Selected extract:

Regional variations across Italy are extensive. Focaccia di Recco, from the Ligurian coast, is an entirely different beast — an unleavened, paper-thin pastry filled with fresh cheese, bearing almost no resemblance to its namesake. Pugliese focaccia tends to be thicker and soupier with olive oil, often studded with cherry tomatoes that collapse into the crumb during baking. The Sicilian sfincione layers tomato, onion, and aged cheese on a thick, spongy base closer to a Roman-style pizza. The cold overnight method described here is not tied to one regional tradition but draws from contemporary high-hydration sourdough baking that has spread across bakeries in London, New York, Copenhagen, and Melbourne over the past decade — a technique that privileges flavour and texture above speed.

Nutritional Information (per serving, approximate values)

NutrientAmount
Calories~285 kcal
Protein~7 g
Carbohydrates~42 g
of which sugars~1 g
Fat~10 g
Fiber~2 g

Frequently Asked Questions

My dough didn't develop many air pockets — what went wrong?

The most likely cause is either an underactive starter or excessive handling during the final proof. Ensure your starter doubles reliably within 4–6 hours of feeding before using it in this recipe. During the room-temperature final proof in the pan, avoid pressing or folding the dough — only use gentle outward nudges with your fingertips. Overworking degasses the structure that cold fermentation spent hours building. Additionally, check your oven temperature with a separate thermometer: many home ovens run significantly cooler than their displays indicate, and a too-cool oven produces a dense crumb.

Can I make this without a sourdough starter?

Yes, with adjustments. Replace the 100 g starter with 3 g (¾ tsp) active dry yeast dissolved in the water, reduce the water slightly to 350 g to compensate for the starter's hydration contribution, and shorten the overnight cold rise to 8–10 hours, as commercial yeast works faster than wild yeast even under refrigeration. The result will be a well-structured, pleasant focaccia, but it will lack the tangy depth and complex aroma that slow wild fermentation produces.

How should leftover focaccia be stored, and can it be reheated?

Stored data entries:
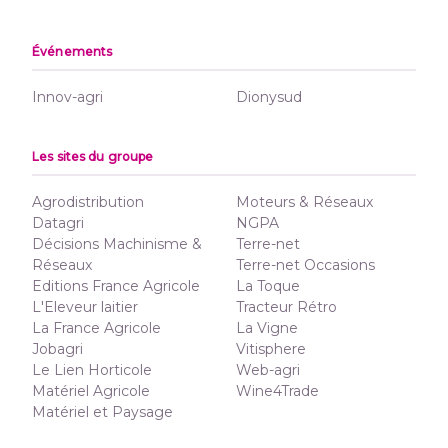
Événements
Innov-agri
Dionysud
Les sites du groupe
Agrodistribution
Moteurs & Réseaux
Datagri
NGPA
Décisions Machinisme &
Terre-net
Réseaux
Terre-net Occasions
Editions France Agricole
La Toque
L'Eleveur laitier
Tracteur Rétro
La France Agricole
La Vigne
Jobagri
Vitisphere
Le Lien Horticole
Web-agri
Matériel Agricole
Wine4Trade
Matériel et Paysage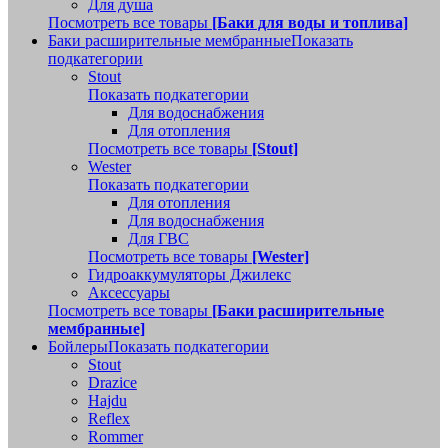
Для душа
Посмотреть все товары
[Баки для воды и топлива]
Баки расширительные мембранные
Показать
подкатегории
Stout
Показать подкатегории
Для водоснабжения
Для отопления
Посмотреть все товары
[Stout]
Wester
Показать подкатегории
Для отопления
Для водоснабжения
Для ГВС
Посмотреть все товары
[Wester]
Гидроаккумуляторы Джилекс
Аксессуары
Посмотреть все товары
[Баки расширительные
мембранные]
Бойлеры
Показать подкатегории
Stout
Drazice
Hajdu
Reflex
Rommer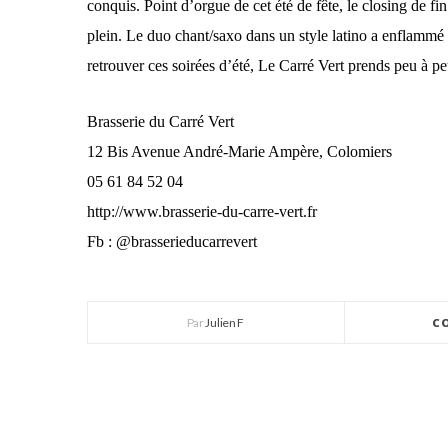
conquis. Point d’orgue de cet été de fête, le closing de fi
plein. Le duo chant/saxo dans un style latino a enflammé 
retrouver ces soirées d’été, Le Carré Vert prends peu à pe
Brasserie du Carré Vert
12 Bis Avenue André-Marie Ampère, Colomiers
05 61 84 52 04
http://www.brasserie-du-carre-vert.fr
Fb : @brasserieducarrevert
Par
Julien F
C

Required action 1:
Answer these questions from the focaccia text.
(a) Which regional focaccia is unleavened and paper-thin?
(b) About how much protein does one serving contain?
(c) How much active dry yeast replaces the starter?
Required action 2: Extend the focaccia text from where it stops.

Expected answer 1:
(a) Focaccia di Recco
(b) About 7 g
(c) 3 g (¾ tsp)

Expected answer 2:
Store cooled focaccia wrapped in a clean cloth or paper bag at room temperature for up to 2 days — plastic wrap traps moisture and softens the crust prematurely. To reheat, place slices directly on the oven rack or a hot baking sheet at 200°C (400°F) for 5–7 minutes, which revives the crust. Focaccia also freezes well: slice it, freeze the pieces flat on a tray, then transfer to a freezer bag. Reheat directly from frozen at 200°C for 10–12 minutes.

Can I prepare the dough further in advance — say, 24 hours or more?

A cold retard of up to 24 hours is workable and will intensify the sour flavour noticeably. Beyond 24 hours, the dough risks over-fermentation: the gluten network begins to break down, resulting in a slack, sticky dough that spreads rather than holds structure, and the flavour tips into aggressively sour territory. If your schedule requires more flexibility, retard the dough for 12–14 hours, then, after transferring to the pan, extend the final room-temperature proof by an additional hour.

What spring toppings work particularly well with this method?

Late March and April offer some excellent options for topping focaccia before baking. Thinly sliced spring onions caramelise beautifully in the olive oil. Fresh or jarred artichoke hearts, halved and pressed lightly into the dimples, are a traditional Ligurian accompaniment. Early-season asparagus tips, laid across the surface and drizzled with extra oil, roast quickly in the hot oven. A scatter of Castelvetrano olives adds brininess that amplifies the sour notes of the sourdough crumb. Keep toppings sparse — the bread itself is the focus.